Produrre calore utilizzando l’energia elettrica è facile, lo facciamo continuamente anche se non è il più economico dei modi per riscaldarsi o cuocere qualcosa, il processo inverso, produrre energia elettrica dal calore è molto più complicato.
Ora alcuni ricercatori dei Sandia National Laboratories danno notizia di esserci riusciti e lo documentano con un articolo scientifico pubblicato su Physical Review Applied.
I Sandia National Laboratories sono un’agenzia governativa; in realtà sarebbero dei contractor privati ma dipendono dal Department of Energy’s National Nuclear Security Administration (NNSA), che si occupa di sicurezza nucleare e di studiare nuovi modi per la produzione di energia che giustamente negli USA viene considerata materia di sicurezza nazionale.
Il procedimento è abbastanza complesso, lo illustrerò per sommi capi, ma i dati più interessanti sono che: 1) il tutto è stato realizzato con materiali non nuovi, è il modo in cui sono stati impiegati che è nuovo; 2) quando parliamo di calore non parliamo di enorme calore, parliamo di una temperatura moderata, sono gli infrarossi emessi da un corpo caldo equivalenti ad esempio al calore che va sprecato nel funzionamento di un motore, quella è la quantità di calore di cui ai ricercatori interessava sapere se potesse essere convertita in energia elettrica.
Applicazioni? Infinite, pensate a un’auto ibrida che produce l’elettricità per il motore elettrico dal calore di quello a scoppio. Non ci siamo già, questa ricerca viene definita da Paul Davids, l’autore principale dello studio, un primo passo in quella direzione.
Per chi si intende di fisica: alla base della produzione di energia c’è un fenomeno chiamato effetto di rettificazione elettrica che genera una corrente elettrica continua dal movimento asimmetrico degli elettroni tra due parti del dispositivo.

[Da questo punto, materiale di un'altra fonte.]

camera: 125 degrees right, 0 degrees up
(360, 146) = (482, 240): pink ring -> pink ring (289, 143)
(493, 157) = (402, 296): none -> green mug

Ma com’è fatto questo dispositivo? Si tratta di un dispositivo molto piccolo (un quadrato di poco più di 3 mm di lato e spesso come una moneta da 10 cent USA, che secondo la fida enciclopedia online è 1,35mm) composto da una parte superiore di alluminio, fatta di minuscoli filamenti che funzionano da antenna che cattura gli infrarossi (cioè il calore), una parte fatta di silicio e tra le due uno strato sottilissimo, ma davvero sottilissimo, uno spessore di 20 atomi, di diossido di silicio. L’antenna incanala gli infrarossi nel sottile strato di diossido di silicio, gli infrarossi intrappolati vengono rimandanti verso l’alluminio e questa oscillazione avanti e indietro produce corrente elettrica continua per rettificazione.
Proprio perché i ricercatori hanno utilizzato componenti comuni nell’industria elettronica il dispositivo sarà facilmente scalabile, ma nella realizzazione di facile non c’è stato nulla, ho premesso che avrei dato una semplice spiegazione del funzionamento, ma i ricercatori hanno dovuto superare una marea di problemi tecnici, per dirne uno: il silicio normalmente non rifletterebbe gli infrarossi indietro, hanno dovuto inventare un modo per “drogarlo”.
Un altro dei punti di forza del dispositivo è che non avendo bisogno di toccare la fonte di calore perché funziona con un’antenna che cattura infrarossi, si riduce il rischio di rottura per usura.